Looking back and looking forward...
Wednesday, April 06, 2011
I am not sure where exactly this journey will take me. I still as I write this have a goal to lose about 100 pounds. But, as I talked to my walking partner this morning I realized that I have lost 100 pounds already. No, I cannot do it the same as the first 100 pounds because part of those pounds lost were caused by near death illness. I don't want to go back to that. Cannot actually because it resulted in the removal of my gall bladder. As I was talking to my exercise partner this morning I realized how far I have come.
The trail has not always been easy. I lost 80 pounds in the hospital, regained 40 over a few years. I then lost 60. Regained 40 again. I have 11 to go to get to that lowest weight. I will do it and then push through it to get to goal. I have a rough idea of what my goal is. But, I am taking it a few pounds at a time.
On Saturday, I talked with a friend who is doing Medifast. It sounds great not to have to think about all the foods I am going to eat. I was a bit jealous of my friends weight loss. She lost more than me. I don't have the money for that program. Then instead of comparing I started thinking of my accomplishments.

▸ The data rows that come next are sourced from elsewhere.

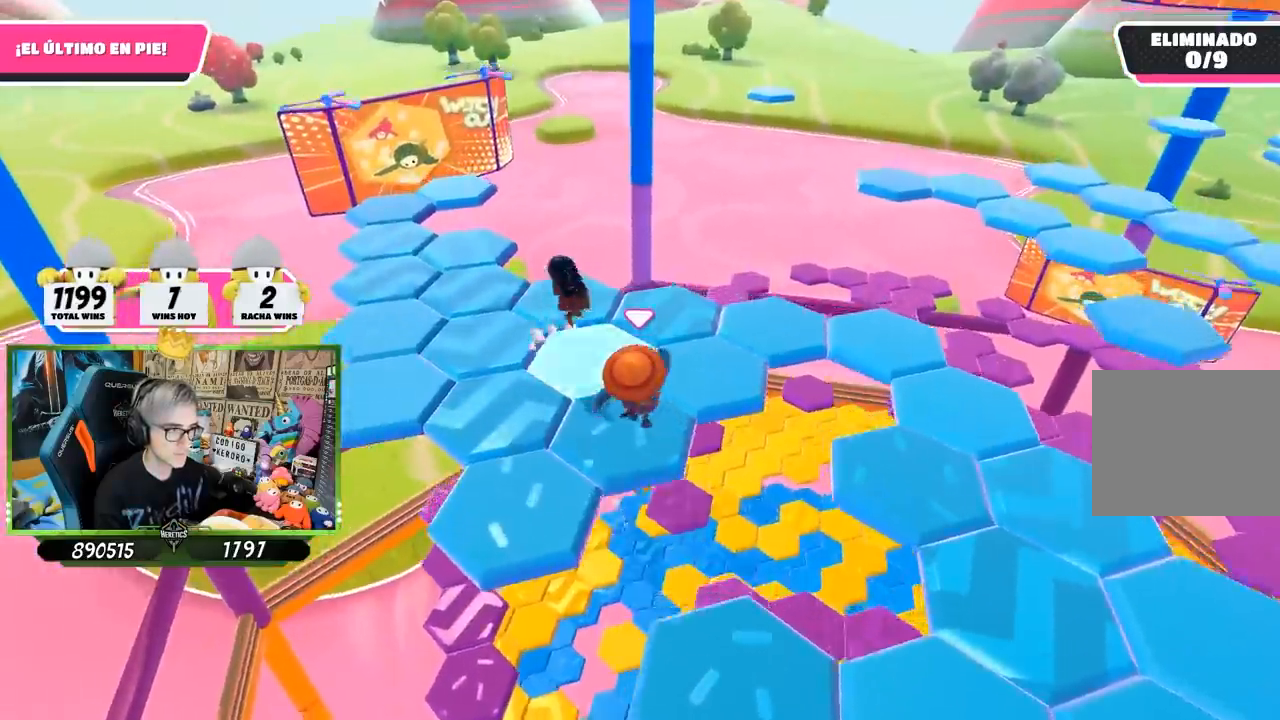
{"buttons": [], "left_stick": "up", "right_stick": "up-right", "events": [[17, "left_stick", "right"], [167, "left_stick", "up"], [350, "right_stick", "right"], [483, "right_stick", "up-right"]]}
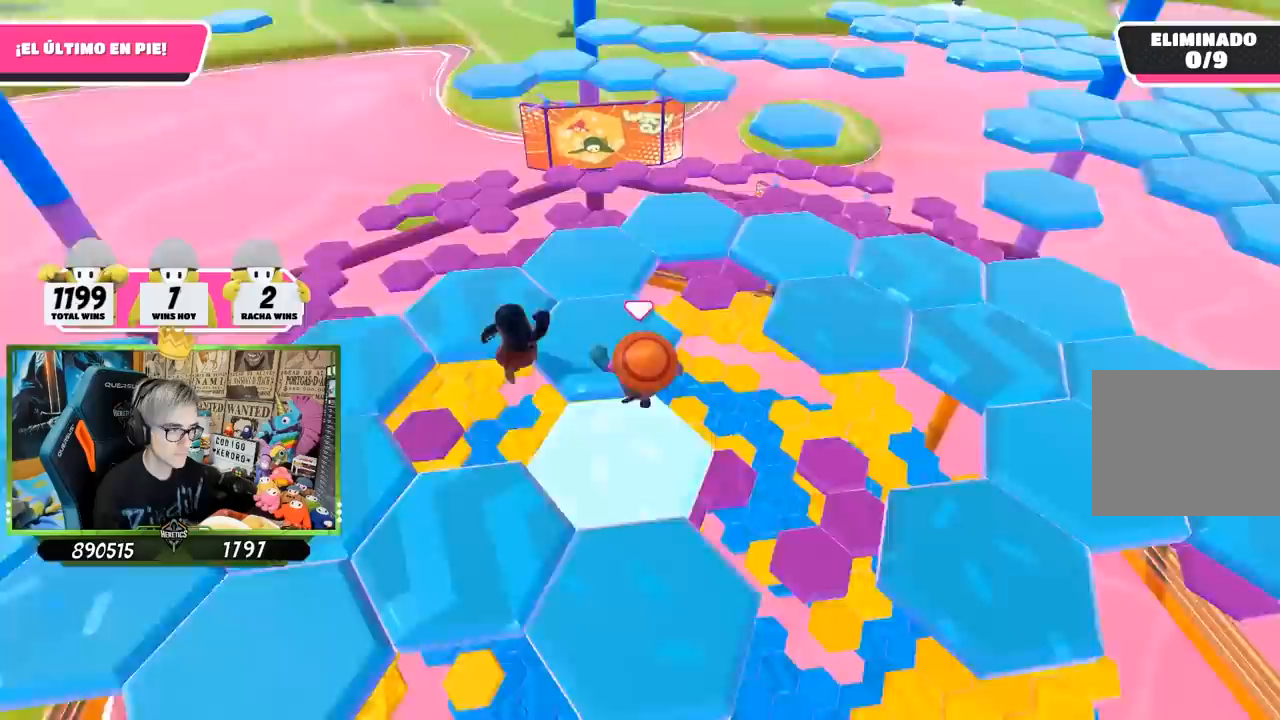
{"buttons": ["CROSS"], "left_stick": "up-left", "right_stick": "center", "events": [[33, "right_stick", "right"], [267, "right_stick", "center"], [367, "CROSS", "down"], [367, "left_stick", "up-left"]]}
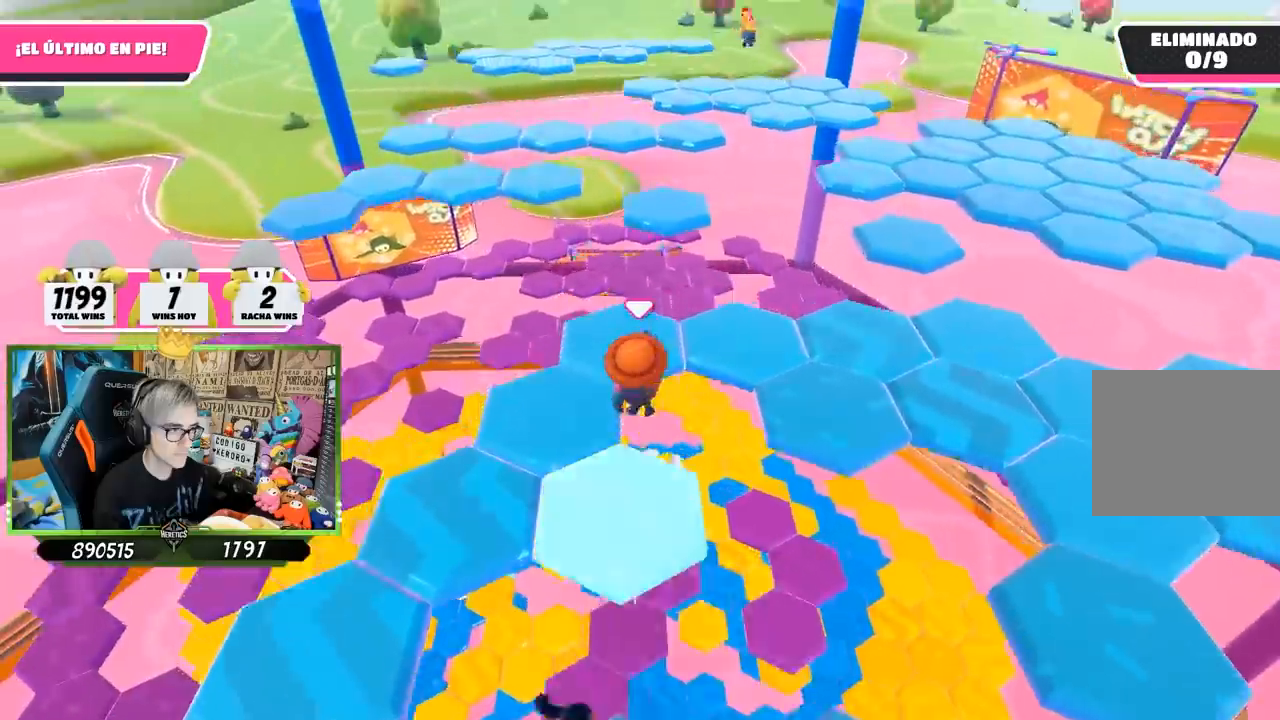
{"buttons": [], "left_stick": "down-left", "right_stick": "up", "events": [[33, "CROSS", "up"], [33, "left_stick", "down-left"], [333, "right_stick", "up"]]}
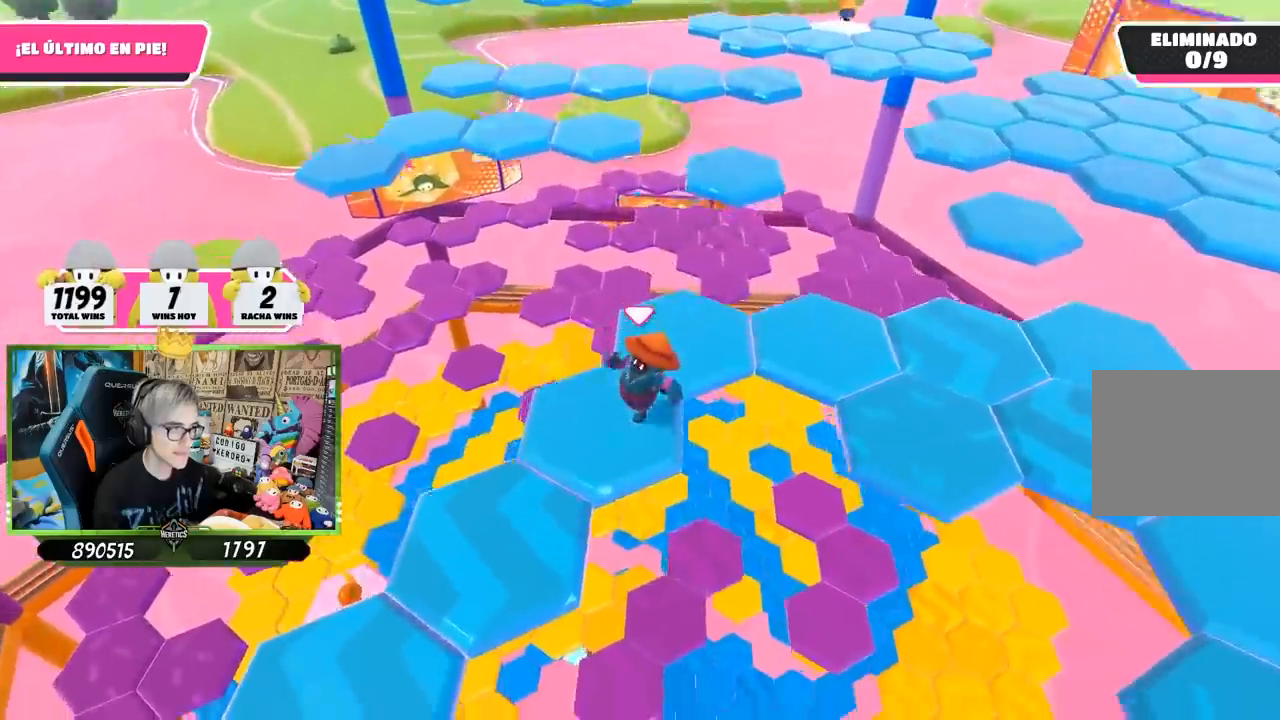
{"buttons": [], "left_stick": "up", "right_stick": "center", "events": [[67, "left_stick", "center"], [67, "right_stick", "up-right"], [233, "left_stick", "up"], [233, "right_stick", "center"], [367, "CROSS", "down"], [500, "CROSS", "up"]]}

Yes, I have had pity parties which ended in me eating. Yes, I have eaten treats. Yes I have probably binged a bit here and there. But, it is getting less and less. I am learning to eat mindfully. I am learning to choose healthy foods. I am learning what foods I like that are healthy. I am learning how to eat in public and avoid the yummy looking chocolate cake and realizing that really most people don't care that I am not eating it.
My setbacks have taught me things. I am trying to learn from each and every one. I am also learning from my challenges. I am learning what if feels like to stop sugar and what the consequences are when I eat it.
As I squint to see the path in front of me. I step tentatively like a toddler learning to walk. A bit of faith, a bit of trust that it will be OK, a big bit of uncertainty. I am very unsure of what it will be like to be skinny momma. That brings a bit of fears. But, I am facing those fears and stepping on.
Thanks to all those who have come before to show me that it can be done. Thanks to all those who are walking the path of uncertainty with me. I appreciate the hand holding from time to time.
I looked at my states. Since I joined my first White Tiger Biggest Loser Challenge team I have lost 23.6 pounds. I lost 10 pounds last year. I have already lost 13 pounds this year. I will lose more. Even if I keep the pace I have set so far I will be able to lose 92 pounds this year. That is an amazing number to put my head around. I will do it healthy and learning all the way.